For the first time in a long time, I thought, “Maybe God can really heal me!” As I responded to the altar call, I felt God’s love pour out over me. I fell on my knees and cried out to God. I surrendered every feeling, thought, and every part of me to Him. I felt so safe in His presence.


When I walked out of church that day, the cloud of depression that used to be hanging over me was gone!

I was finally set free! After struggling for so long, I had come to believe that there was no cure for my Depression. But there is a cure!


The cure for depression is to experience God’s love.

His love is demonstrated clearly by Jesus dying for us on the cross! God’s love for us is so real and powerful.


Recovery from depression was not an instant thing. God brought me through a process of healing and learning. I first started by spending time with God through reading the Bible and praying everyday. I also started journaling my honest thoughts to God. Slowly, I learnt to replace the lies in my head with God’s truth. When I did that, I realized that I was no longer trapped by feelings of worthlessness. I started to regain control of my thought life. I realized that it is so important to take every thought captive and align it to God’s word.


As I started to open up to people about my struggles, I realised that I had nothing to fear. My lifegroup didn’t reject me. Instead, they spoke life, encouraged me, and walked with me. We also prayed together as I forgave people that had hurt me, and that included myself. Through being honest and confessing my sins to the people in my lifegroup, I experienced healing from many of the hurts and shame that I carried.


Now, I live in freedom!

God is not done with me yet, and there are many things that still need repairing in my heart.

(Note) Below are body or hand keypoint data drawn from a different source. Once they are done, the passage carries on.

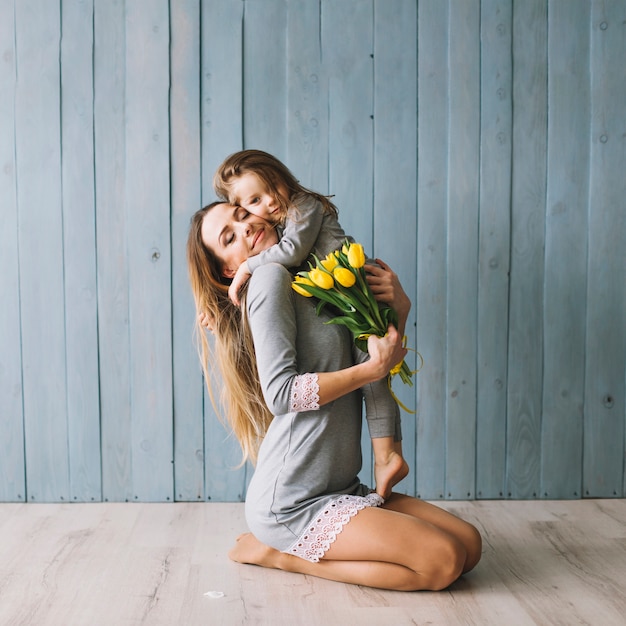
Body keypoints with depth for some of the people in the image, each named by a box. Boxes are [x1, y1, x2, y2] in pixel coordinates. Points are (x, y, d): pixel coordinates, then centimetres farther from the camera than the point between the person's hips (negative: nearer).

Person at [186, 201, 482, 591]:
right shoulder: (270, 277, -9)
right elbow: (281, 393, -18)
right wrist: (374, 368, -15)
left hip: (341, 491, 8)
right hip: (291, 504, -8)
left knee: (469, 545, 1)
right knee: (443, 562, -16)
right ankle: (279, 552, -3)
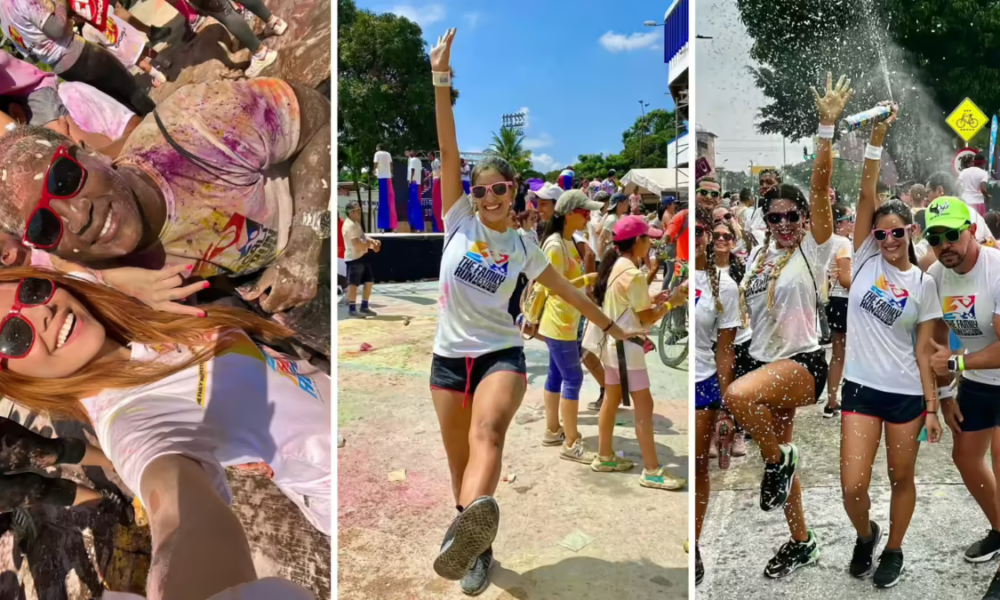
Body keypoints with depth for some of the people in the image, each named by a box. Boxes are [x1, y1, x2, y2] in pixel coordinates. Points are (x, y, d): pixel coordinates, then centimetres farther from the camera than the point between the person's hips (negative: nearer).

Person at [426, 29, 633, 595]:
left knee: (488, 432, -32)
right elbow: (449, 152, -8)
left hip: (501, 353, -2)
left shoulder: (523, 247, 6)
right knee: (459, 459, 8)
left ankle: (474, 529, -56)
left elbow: (567, 289, 20)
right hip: (449, 354, 2)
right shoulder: (459, 220, 2)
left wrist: (608, 323, 26)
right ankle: (475, 543, 29)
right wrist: (441, 84, -15)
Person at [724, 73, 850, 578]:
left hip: (803, 364, -7)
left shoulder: (811, 251, -8)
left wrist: (827, 127, -26)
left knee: (738, 395, -36)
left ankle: (778, 458, -7)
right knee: (778, 453, 14)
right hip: (766, 363, 7)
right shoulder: (757, 254, 9)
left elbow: (819, 189, -20)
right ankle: (801, 543, 33)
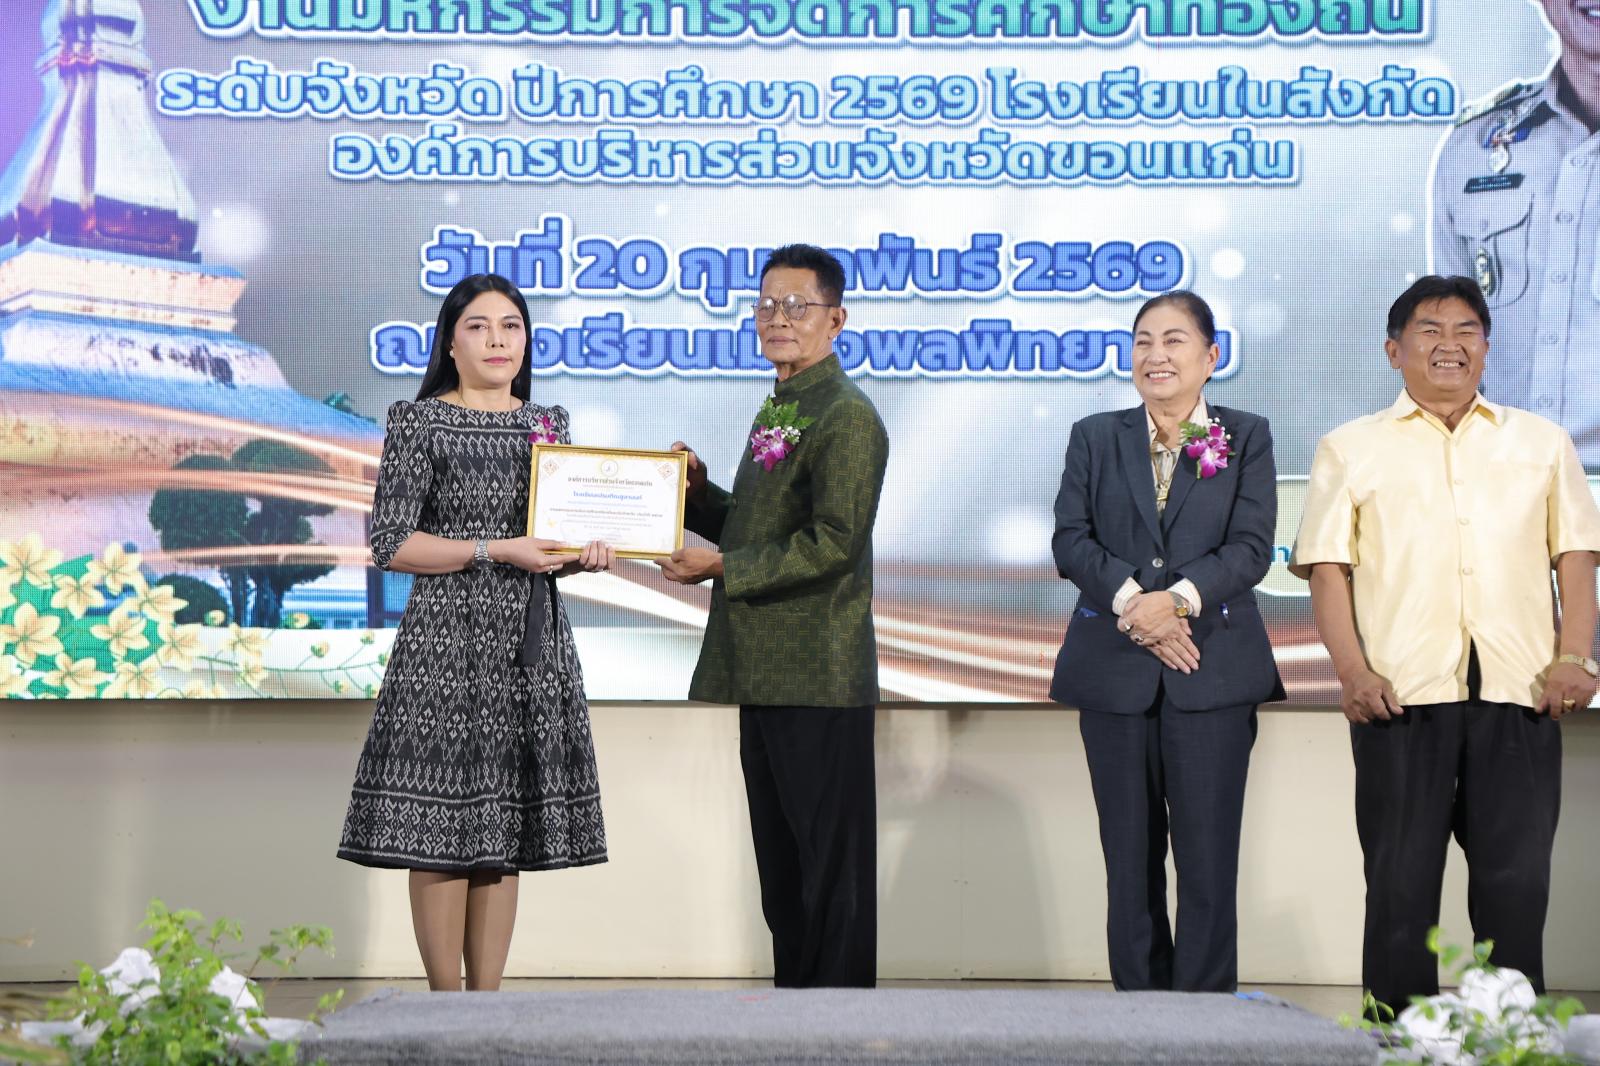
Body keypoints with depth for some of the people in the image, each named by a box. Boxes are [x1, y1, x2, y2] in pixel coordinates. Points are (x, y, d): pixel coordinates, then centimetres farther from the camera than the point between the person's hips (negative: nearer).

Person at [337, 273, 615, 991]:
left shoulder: (549, 423, 14)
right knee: (443, 832, -6)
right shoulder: (419, 422, -2)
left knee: (505, 835, 6)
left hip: (532, 643, 5)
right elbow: (392, 543, -9)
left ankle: (488, 999, 12)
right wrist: (499, 549, -15)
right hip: (449, 641, -5)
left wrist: (587, 553, -2)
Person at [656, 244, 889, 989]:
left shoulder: (845, 416, -13)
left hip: (818, 676, -10)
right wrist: (698, 494, 7)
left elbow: (833, 543, -21)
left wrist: (721, 567, -17)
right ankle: (793, 991, 22)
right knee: (780, 853, 15)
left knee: (832, 857, -4)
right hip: (766, 672, 10)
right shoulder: (778, 410, 19)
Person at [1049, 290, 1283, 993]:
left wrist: (1179, 599, -18)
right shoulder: (1095, 439, 13)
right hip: (1115, 670, 2)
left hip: (1213, 669, -2)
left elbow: (1251, 546, -3)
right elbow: (1070, 540, 2)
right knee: (1130, 857, 5)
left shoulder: (1246, 438, 9)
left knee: (1208, 859, -5)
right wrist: (1131, 599, -15)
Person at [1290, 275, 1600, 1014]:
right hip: (1402, 693, -1)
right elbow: (1328, 567, 5)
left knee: (1516, 882, 1)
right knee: (1400, 884, 1)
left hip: (1519, 694, 1)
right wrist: (1352, 670, -8)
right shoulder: (1351, 449, 13)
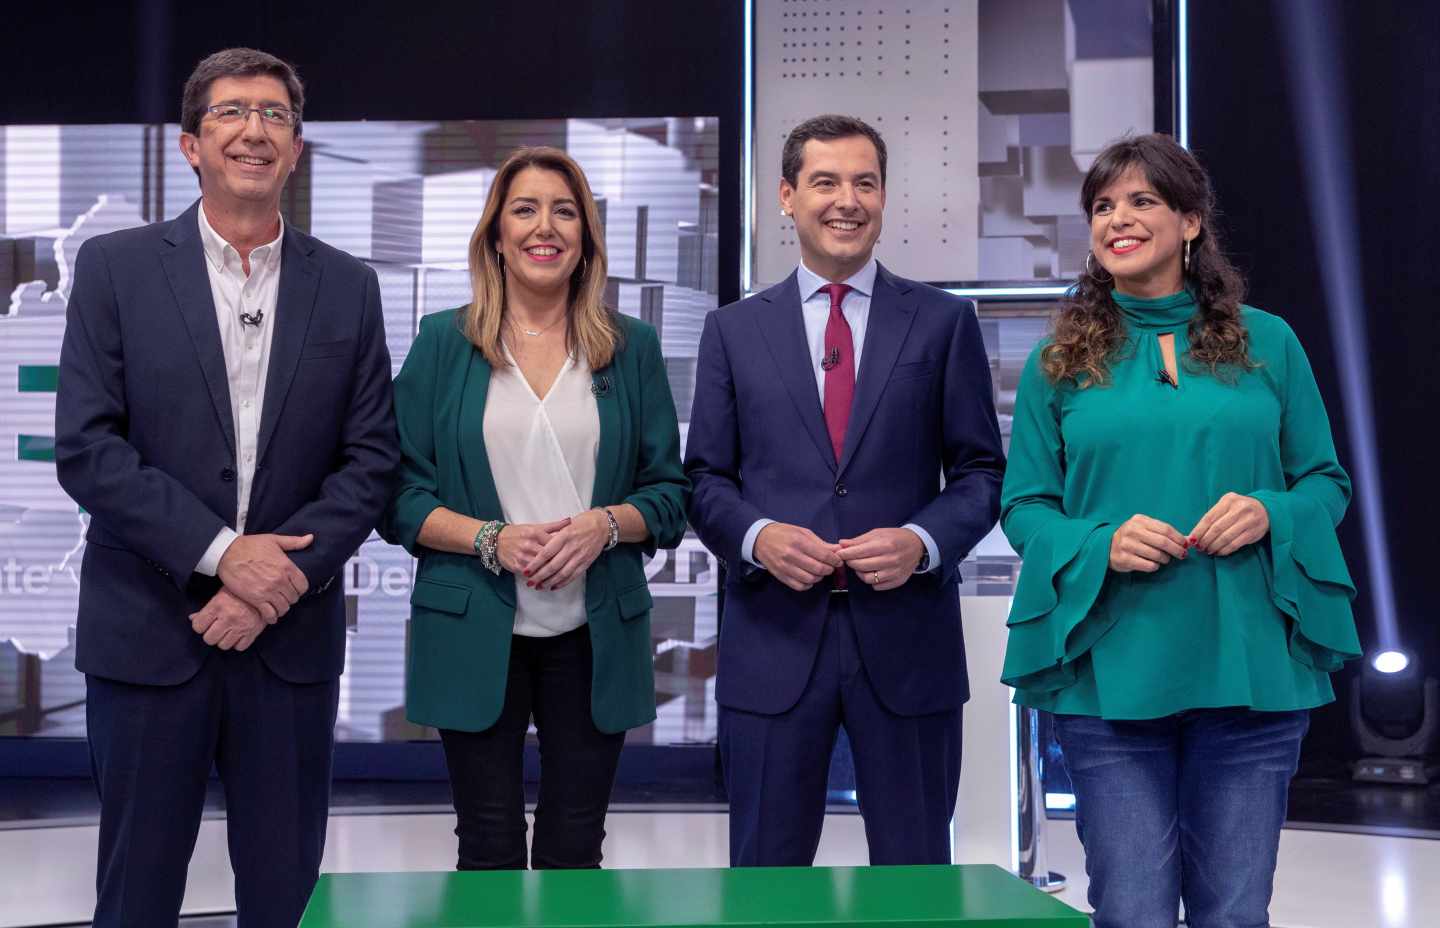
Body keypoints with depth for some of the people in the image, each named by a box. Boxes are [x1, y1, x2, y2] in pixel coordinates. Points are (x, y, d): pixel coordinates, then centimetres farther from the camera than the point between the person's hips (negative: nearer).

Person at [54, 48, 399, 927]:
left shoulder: (348, 286, 6)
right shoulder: (116, 267, 0)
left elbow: (371, 458, 3)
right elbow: (84, 447, -7)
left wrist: (284, 579, -10)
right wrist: (219, 552, -14)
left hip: (293, 635, 2)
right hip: (147, 632, -1)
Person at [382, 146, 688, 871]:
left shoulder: (632, 348, 7)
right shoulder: (443, 343, 4)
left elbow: (670, 494, 7)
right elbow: (401, 495, 1)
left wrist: (604, 524, -13)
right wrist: (491, 538, -15)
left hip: (593, 639, 1)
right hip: (474, 639, -1)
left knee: (574, 853, 8)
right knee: (489, 855, 5)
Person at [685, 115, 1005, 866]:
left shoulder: (944, 322, 6)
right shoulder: (733, 331, 9)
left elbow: (981, 471, 6)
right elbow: (705, 477, 8)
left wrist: (923, 540, -13)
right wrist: (757, 536, -12)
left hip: (905, 639, 0)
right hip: (773, 639, 1)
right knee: (765, 877, 8)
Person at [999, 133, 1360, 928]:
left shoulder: (1267, 344, 9)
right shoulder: (1060, 360, 7)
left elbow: (1326, 481, 11)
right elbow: (1022, 505, 6)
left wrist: (1269, 515, -11)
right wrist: (1100, 544, -14)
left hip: (1250, 666, 1)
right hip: (1111, 674, -1)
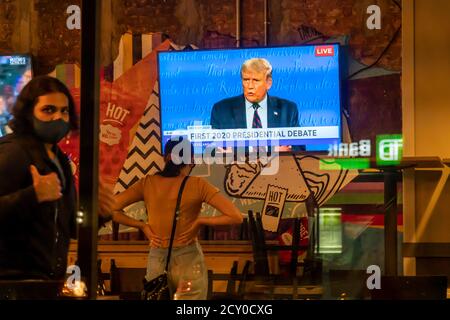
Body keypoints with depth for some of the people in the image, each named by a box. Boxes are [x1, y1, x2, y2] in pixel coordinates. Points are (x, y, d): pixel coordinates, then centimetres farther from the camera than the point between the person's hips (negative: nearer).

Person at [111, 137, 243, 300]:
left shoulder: (147, 183, -1)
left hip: (157, 261, 2)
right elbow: (236, 217, -12)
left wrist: (142, 226, 1)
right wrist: (199, 221, -3)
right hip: (189, 261, -2)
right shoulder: (198, 185, -8)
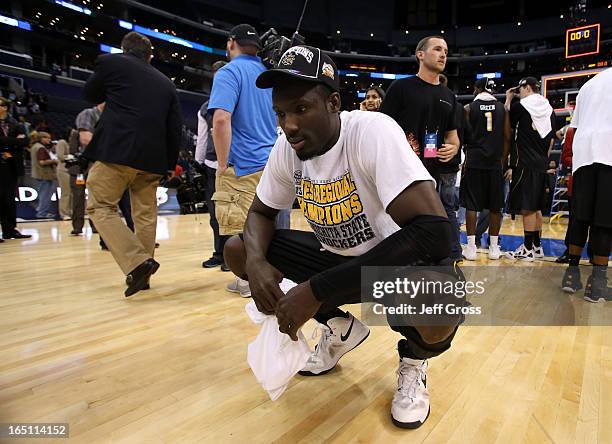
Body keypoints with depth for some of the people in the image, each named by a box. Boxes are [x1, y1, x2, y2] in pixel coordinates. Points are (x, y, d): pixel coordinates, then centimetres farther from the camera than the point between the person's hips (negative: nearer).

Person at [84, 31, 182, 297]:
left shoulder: (111, 62, 6)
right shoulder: (166, 83, 16)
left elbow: (91, 96, 22)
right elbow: (175, 128, 12)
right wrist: (170, 163, 18)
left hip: (117, 150, -4)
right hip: (152, 157, 5)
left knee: (101, 207, 3)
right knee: (145, 213, 12)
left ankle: (137, 262, -14)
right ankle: (141, 274, 18)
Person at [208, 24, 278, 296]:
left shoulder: (229, 72, -8)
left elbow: (221, 120, -24)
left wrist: (222, 165, -15)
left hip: (242, 165, -7)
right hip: (270, 163, 8)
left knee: (240, 228, 3)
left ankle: (250, 281, 10)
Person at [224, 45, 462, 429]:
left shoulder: (373, 131, -27)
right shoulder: (287, 146, -7)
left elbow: (435, 232, -38)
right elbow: (261, 211, 6)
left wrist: (318, 290, -37)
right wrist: (256, 260, -19)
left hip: (393, 265, -5)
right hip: (336, 257, 6)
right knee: (237, 250, -5)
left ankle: (414, 360, 3)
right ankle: (341, 328, 12)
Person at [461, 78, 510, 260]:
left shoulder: (469, 108, 1)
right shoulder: (502, 108, 7)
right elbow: (507, 137, 4)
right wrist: (503, 160, 11)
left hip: (474, 161, -2)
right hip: (495, 162, 2)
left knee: (471, 205, 1)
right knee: (495, 206, 8)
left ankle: (471, 247, 0)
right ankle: (494, 247, 13)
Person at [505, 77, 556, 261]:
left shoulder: (520, 106, -8)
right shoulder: (549, 109, 13)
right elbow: (552, 139, 16)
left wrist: (508, 99, 13)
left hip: (525, 163, -7)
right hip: (541, 164, 7)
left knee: (527, 207, -5)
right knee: (536, 207, 14)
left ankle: (528, 249, -1)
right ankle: (537, 246, 21)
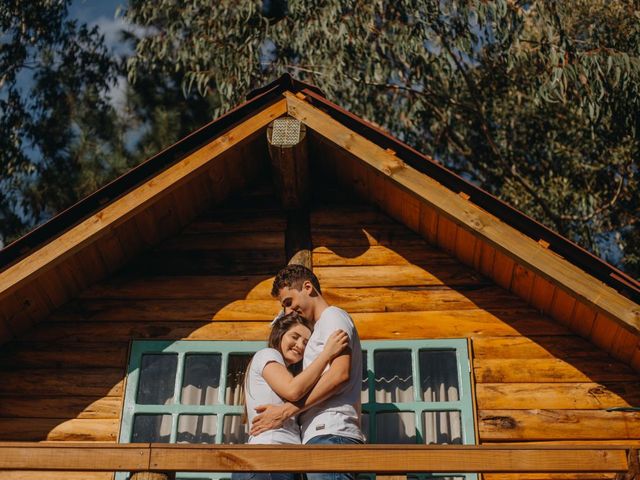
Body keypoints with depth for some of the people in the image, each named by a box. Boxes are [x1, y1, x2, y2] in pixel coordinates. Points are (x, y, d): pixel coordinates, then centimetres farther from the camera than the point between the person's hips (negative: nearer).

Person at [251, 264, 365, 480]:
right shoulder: (322, 328, 30)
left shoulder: (333, 316, 3)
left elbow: (340, 373, -13)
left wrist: (285, 411, -13)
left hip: (330, 433, -9)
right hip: (327, 434, 9)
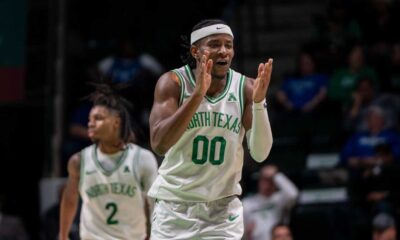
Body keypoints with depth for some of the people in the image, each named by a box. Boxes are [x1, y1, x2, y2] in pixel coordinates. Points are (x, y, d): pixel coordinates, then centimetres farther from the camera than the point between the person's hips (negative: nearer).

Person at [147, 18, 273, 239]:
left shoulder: (245, 88, -4)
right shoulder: (174, 83, -10)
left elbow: (260, 154, -10)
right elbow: (159, 144, -24)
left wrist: (258, 102, -25)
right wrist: (198, 94, -33)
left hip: (223, 208, 1)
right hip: (175, 205, -1)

But I don’t have to hurt myself to escape from pain anymore. I experience so much peace and joy from God. He has given me purpose and hope in life.


You know I once told everyone on Insta Live that I wanted to kill myself, but now I’m telling everyone on Impact Life that I’m dead to sin and alive in Christ! God has been so merciful to me, and I know He will always be faithful towards me as long as I live.


To end off, I want to encourage anyone who is struggling with depression: It is okay to seek help! Do not believe in the lie that nothing will ever change. God wants to help you and set you free. You are not alone in this journey.